■ **TASK DIRECTIONS**:
According to the review of Speech and Debate, who wrote the play?

L-R: Kayla Gorman, Matt McKinney, Linda Grass and Geoffrey Simon Brown in Northern Light Theatre's production of Speech and Debate at the Varscona Theatre on Tuesday April 6, 2010. |
One of the funniest scenes of the season is happening nightly in Strathcona, in an inspired little cliche-buster of a play primly titled Speech and Debate. Three high school misfits, outcasts in three quite different ways, are rehearsing their original contribution to the "group interpretation" category. It's a hysterical number from a musical created by the theatre geek among them, based on The Crucible. Mary Warren, the accused witch from the Arthur Miller classic, time-travels to meet up with the gay, teenage Abraham Lincoln.
Just when you think the world has maxed out on plays about teen sex, adolescent angst and/or school spirit, along comes this shrewd, smartly eccentric show by the young American playwright Stephen Karam. And it cleanses the palate after a couple of zillion Footlooses too many -- mainly because it's a continually surprising, subversive combination of cynicism and heart, with a chaser of political acid, not to mention a certain riotous affection (well, tough love) for musical theatre.
As you'll see in Trevor Schmidt's beautifully cast and acted Northern Light season-ender, the characters poised on the cusp of adulthood emerge in real dimensionality from what seems to be a set of classic high-school stereotypes: the drama queen who never gets cast in anything, the gay transfer kid, the ultra-nerd reporter for the school paper working on exposes of closeted Republicans.

Page images and extracted text
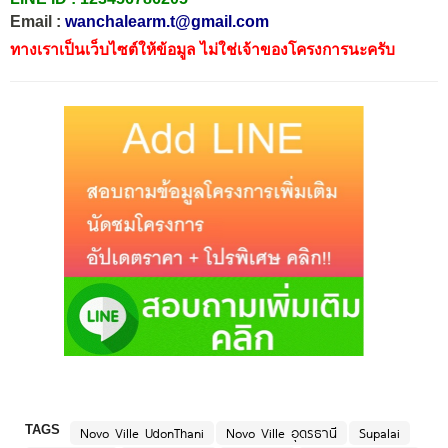
Email :
wanchalearm.t@gmail.com
ทางเราเป็นเว็บไซต์ให้ข้อมูล ไม่ใช่เจ้าของโครงการนะครับ
TAGS
Novo Ville UdonThani
Novo Ville อุดรธานี
Supalai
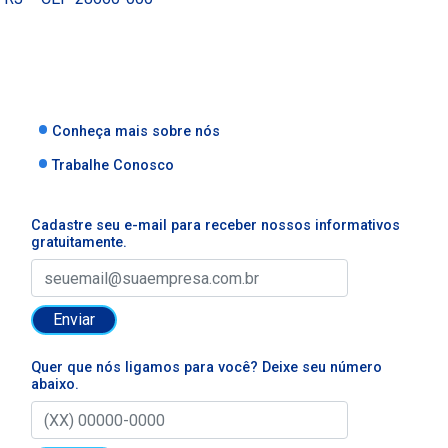
Conheça mais sobre nós
Trabalhe Conosco
Cadastre seu e-mail para receber nossos informativos
gratuitamente.
Enviar
Quer que nós ligamos para você? Deixe seu número
abaixo.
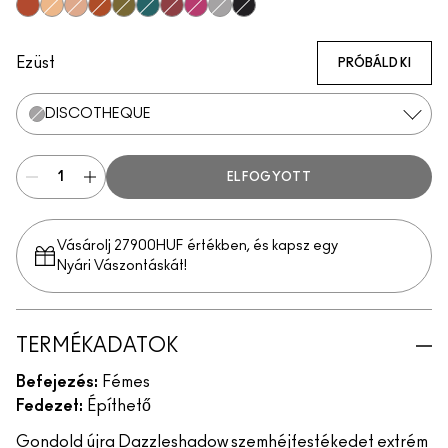
Couture Copper
Kiss Of Klimt
Yes To Sequins
Objet D' Art
Joie De Glitz
Emerald Cut
Incinerated
Celebutante
Discotheque
Illuminaughty
Ezüst
PRÓBÁLD KI
DISCOTHEQUE
ELFOGYOTT
Vásárolj 27900HUF értékben, és kapsz egy
Nyári Vászontáskát!
TERMÉKADATOK
Befejezés:
Fémes
Fedezet:
Építhető
Gondold újra Dazzleshadow szemhéjfestékedet extrém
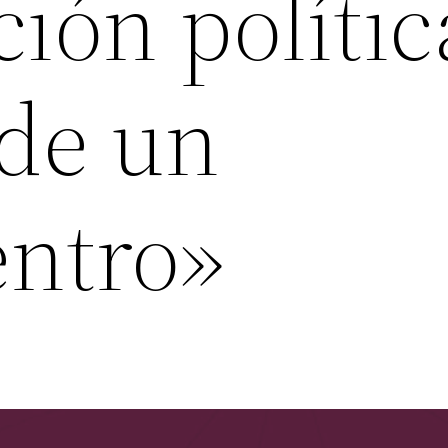
ción polític
de un
ntro»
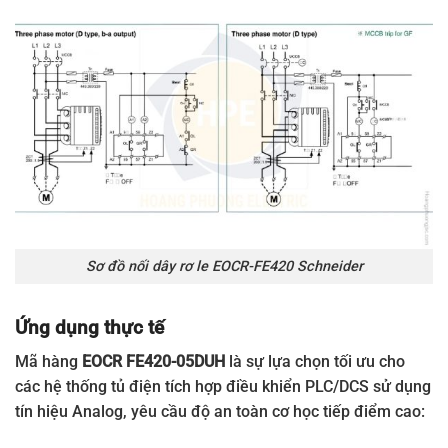
Sơ đồ nối dây rơ le EOCR-FE420 Schneider
Ứng dụng thực tế
Mã hàng
EOCR FE420-05DUH
là sự lựa chọn tối ưu cho
các hệ thống tủ điện tích hợp điều khiển PLC/DCS sử dụng
tín hiệu Analog, yêu cầu độ an toàn cơ học tiếp điểm cao:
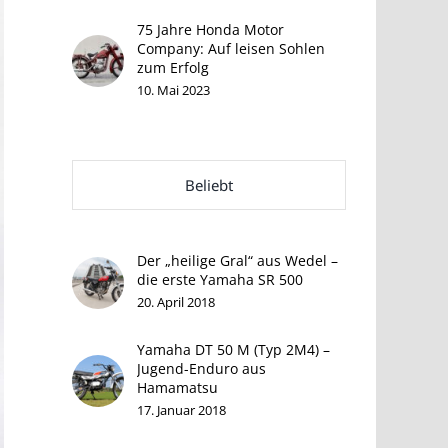
75 Jahre Honda Motor
Company: Auf leisen Sohlen
zum Erfolg
10. Mai 2023
Beliebt
Der „heilige Gral“ aus Wedel –
die erste Yamaha SR 500
20. April 2018
Yamaha DT 50 M (Typ 2M4) –
Jugend-Enduro aus
Hamamatsu
17. Januar 2018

■ **WRITTEN REPLY**:
The young American playwright Stephen Karam.